Stored data entries:
[Start of Attachment]

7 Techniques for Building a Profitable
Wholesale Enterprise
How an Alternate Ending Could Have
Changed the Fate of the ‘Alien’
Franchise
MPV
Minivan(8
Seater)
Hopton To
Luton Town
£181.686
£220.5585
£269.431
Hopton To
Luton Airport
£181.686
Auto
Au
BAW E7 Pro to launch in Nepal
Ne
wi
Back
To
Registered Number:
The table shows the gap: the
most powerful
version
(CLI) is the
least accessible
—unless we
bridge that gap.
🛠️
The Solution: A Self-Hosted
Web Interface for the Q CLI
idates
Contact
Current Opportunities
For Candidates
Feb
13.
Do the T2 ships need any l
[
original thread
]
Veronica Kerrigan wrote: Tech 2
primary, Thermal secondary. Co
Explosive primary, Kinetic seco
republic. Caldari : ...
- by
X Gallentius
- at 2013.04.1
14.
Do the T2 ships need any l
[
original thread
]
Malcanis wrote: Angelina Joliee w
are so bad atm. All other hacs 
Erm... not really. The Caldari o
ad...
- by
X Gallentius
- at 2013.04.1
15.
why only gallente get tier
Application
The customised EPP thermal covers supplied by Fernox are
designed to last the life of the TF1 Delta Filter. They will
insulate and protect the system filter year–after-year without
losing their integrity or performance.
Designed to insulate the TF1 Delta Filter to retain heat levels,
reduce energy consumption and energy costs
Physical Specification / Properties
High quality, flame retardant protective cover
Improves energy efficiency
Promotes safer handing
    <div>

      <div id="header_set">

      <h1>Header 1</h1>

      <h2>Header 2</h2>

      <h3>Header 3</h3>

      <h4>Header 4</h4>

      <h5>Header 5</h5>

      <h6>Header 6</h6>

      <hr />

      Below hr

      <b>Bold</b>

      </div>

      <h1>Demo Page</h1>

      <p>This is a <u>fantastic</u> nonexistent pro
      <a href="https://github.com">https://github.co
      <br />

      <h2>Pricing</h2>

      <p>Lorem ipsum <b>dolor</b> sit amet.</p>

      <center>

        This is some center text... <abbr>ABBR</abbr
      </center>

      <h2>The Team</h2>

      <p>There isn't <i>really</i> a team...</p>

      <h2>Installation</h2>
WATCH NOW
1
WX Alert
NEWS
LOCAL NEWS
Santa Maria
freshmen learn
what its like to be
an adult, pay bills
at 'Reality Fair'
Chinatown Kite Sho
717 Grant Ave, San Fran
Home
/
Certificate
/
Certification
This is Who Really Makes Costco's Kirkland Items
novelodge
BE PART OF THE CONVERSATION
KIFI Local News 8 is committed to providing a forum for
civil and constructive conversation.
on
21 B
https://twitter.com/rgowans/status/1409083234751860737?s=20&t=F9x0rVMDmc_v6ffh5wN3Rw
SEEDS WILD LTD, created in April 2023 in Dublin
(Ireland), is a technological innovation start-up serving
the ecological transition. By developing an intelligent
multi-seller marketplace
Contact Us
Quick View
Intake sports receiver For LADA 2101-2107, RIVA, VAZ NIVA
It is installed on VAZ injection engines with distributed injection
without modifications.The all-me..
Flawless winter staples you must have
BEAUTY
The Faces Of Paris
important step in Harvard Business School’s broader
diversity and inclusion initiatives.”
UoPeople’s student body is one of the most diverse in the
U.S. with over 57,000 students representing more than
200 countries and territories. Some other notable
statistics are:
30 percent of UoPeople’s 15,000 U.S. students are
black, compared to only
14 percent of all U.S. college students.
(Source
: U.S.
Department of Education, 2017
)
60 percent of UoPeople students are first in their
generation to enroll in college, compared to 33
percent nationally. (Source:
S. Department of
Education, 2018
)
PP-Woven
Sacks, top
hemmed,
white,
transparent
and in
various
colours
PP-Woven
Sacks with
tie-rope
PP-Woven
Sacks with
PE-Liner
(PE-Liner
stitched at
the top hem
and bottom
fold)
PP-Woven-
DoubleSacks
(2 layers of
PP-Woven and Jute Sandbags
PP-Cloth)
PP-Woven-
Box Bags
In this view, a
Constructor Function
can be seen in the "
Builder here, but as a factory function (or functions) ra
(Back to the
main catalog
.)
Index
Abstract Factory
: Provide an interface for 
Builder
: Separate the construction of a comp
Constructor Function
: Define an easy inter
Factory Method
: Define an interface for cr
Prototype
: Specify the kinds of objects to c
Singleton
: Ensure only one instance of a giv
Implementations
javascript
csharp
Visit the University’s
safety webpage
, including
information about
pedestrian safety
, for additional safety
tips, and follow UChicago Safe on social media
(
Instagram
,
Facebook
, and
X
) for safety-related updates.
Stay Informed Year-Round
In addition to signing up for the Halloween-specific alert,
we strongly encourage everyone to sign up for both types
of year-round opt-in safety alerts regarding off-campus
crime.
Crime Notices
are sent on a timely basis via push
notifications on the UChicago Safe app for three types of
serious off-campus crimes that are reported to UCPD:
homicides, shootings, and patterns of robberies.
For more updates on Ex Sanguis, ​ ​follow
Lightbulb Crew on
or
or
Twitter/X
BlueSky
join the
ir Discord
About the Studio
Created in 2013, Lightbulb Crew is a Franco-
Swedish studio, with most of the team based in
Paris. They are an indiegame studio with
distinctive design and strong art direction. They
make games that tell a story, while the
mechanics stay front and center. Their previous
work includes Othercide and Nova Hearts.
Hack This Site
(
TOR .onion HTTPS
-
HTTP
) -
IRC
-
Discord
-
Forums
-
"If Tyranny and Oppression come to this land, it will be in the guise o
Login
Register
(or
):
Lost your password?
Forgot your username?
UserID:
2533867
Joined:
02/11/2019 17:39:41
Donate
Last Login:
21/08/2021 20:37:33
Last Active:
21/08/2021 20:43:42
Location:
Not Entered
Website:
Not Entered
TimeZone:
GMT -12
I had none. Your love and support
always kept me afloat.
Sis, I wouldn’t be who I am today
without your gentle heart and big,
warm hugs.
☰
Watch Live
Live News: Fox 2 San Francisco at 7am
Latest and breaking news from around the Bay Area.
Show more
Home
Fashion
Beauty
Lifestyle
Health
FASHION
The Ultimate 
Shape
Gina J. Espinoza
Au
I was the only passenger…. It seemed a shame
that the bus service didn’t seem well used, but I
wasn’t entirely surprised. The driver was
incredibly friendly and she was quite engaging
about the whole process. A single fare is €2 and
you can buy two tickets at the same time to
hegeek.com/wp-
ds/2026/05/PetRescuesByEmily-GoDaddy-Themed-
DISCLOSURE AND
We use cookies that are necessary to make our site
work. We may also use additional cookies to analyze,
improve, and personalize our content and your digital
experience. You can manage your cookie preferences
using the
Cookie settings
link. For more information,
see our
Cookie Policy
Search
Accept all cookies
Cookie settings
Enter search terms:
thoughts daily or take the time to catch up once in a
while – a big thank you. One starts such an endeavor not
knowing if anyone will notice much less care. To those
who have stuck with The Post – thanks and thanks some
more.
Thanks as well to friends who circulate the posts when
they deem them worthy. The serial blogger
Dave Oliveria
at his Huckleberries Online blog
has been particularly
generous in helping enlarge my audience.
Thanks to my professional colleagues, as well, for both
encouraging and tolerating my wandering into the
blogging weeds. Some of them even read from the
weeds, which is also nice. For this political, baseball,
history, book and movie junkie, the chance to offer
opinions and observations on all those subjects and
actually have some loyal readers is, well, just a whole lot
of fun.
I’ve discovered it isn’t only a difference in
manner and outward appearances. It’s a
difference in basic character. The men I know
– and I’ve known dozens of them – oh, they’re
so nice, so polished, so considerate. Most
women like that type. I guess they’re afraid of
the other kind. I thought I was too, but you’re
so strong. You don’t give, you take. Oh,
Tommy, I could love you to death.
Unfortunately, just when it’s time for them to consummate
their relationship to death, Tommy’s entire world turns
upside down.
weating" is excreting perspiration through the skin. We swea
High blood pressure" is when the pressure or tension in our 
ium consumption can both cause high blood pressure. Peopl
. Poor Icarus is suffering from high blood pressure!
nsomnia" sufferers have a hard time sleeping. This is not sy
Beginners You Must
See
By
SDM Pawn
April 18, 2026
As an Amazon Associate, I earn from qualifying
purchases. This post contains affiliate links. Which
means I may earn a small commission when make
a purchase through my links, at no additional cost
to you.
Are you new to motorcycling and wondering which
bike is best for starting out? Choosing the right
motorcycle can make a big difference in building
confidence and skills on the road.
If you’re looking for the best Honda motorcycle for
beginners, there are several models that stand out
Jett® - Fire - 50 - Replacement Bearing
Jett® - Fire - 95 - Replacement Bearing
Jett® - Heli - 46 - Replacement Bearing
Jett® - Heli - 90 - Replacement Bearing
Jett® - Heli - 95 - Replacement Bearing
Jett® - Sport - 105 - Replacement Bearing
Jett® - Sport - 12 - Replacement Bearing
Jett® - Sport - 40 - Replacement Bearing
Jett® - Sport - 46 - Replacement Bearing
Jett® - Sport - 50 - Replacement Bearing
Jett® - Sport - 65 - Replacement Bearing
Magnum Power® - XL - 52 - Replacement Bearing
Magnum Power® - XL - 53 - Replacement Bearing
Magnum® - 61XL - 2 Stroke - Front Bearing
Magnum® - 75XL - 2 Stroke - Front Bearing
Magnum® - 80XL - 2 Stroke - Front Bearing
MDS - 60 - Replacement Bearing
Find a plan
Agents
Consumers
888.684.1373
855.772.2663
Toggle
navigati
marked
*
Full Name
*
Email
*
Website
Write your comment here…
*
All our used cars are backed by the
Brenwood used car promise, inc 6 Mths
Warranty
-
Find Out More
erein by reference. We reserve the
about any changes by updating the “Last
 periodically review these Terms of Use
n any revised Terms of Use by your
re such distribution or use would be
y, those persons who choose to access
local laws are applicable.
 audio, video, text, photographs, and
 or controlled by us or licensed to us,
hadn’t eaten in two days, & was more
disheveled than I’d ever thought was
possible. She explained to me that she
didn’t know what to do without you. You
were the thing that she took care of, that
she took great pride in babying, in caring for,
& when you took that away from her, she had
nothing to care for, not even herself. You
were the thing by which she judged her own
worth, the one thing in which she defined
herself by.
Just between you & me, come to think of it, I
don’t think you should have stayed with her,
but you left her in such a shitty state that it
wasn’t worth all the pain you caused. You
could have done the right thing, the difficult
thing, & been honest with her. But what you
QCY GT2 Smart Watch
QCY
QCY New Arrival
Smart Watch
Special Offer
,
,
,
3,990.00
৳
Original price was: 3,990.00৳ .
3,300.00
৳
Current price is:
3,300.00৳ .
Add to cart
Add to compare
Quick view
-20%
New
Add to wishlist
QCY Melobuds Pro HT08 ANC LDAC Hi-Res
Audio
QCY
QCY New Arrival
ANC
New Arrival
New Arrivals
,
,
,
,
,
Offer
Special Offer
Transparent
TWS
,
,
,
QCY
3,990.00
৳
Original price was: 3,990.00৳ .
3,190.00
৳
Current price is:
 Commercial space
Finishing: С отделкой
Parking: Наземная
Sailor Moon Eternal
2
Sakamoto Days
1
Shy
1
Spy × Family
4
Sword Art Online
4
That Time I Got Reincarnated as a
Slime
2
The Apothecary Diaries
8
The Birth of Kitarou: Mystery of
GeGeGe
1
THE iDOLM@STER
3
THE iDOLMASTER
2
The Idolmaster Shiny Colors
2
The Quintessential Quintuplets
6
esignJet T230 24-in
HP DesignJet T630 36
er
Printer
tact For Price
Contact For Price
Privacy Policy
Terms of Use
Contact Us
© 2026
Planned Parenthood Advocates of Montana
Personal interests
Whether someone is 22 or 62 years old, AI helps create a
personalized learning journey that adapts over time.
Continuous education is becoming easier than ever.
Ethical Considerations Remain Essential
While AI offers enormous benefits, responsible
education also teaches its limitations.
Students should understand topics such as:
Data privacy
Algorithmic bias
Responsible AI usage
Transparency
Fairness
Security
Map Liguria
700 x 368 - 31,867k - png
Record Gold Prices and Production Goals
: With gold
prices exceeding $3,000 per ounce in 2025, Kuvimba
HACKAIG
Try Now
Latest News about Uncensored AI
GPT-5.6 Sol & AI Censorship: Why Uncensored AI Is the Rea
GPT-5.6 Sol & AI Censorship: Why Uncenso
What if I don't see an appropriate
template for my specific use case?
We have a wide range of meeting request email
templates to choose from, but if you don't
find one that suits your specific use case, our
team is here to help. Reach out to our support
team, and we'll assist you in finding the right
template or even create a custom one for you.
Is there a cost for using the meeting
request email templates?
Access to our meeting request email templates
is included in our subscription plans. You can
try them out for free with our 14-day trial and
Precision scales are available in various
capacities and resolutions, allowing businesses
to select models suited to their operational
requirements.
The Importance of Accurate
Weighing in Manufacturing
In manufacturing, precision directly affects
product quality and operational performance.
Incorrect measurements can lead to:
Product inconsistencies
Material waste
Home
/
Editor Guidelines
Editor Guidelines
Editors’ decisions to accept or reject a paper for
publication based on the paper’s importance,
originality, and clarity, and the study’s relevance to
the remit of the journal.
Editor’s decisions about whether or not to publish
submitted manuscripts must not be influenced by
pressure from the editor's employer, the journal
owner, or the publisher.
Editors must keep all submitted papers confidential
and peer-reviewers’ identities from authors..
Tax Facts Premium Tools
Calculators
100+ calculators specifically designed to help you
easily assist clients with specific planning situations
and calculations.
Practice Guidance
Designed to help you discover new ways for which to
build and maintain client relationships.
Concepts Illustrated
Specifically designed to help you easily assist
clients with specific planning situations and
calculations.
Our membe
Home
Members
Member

[End of Attachment]

__Work instructions__: Display each line of the data where "primary" occurs.

__Written solution__:
primary, Thermal secondary. Co
Explosive primary, Kinetic seco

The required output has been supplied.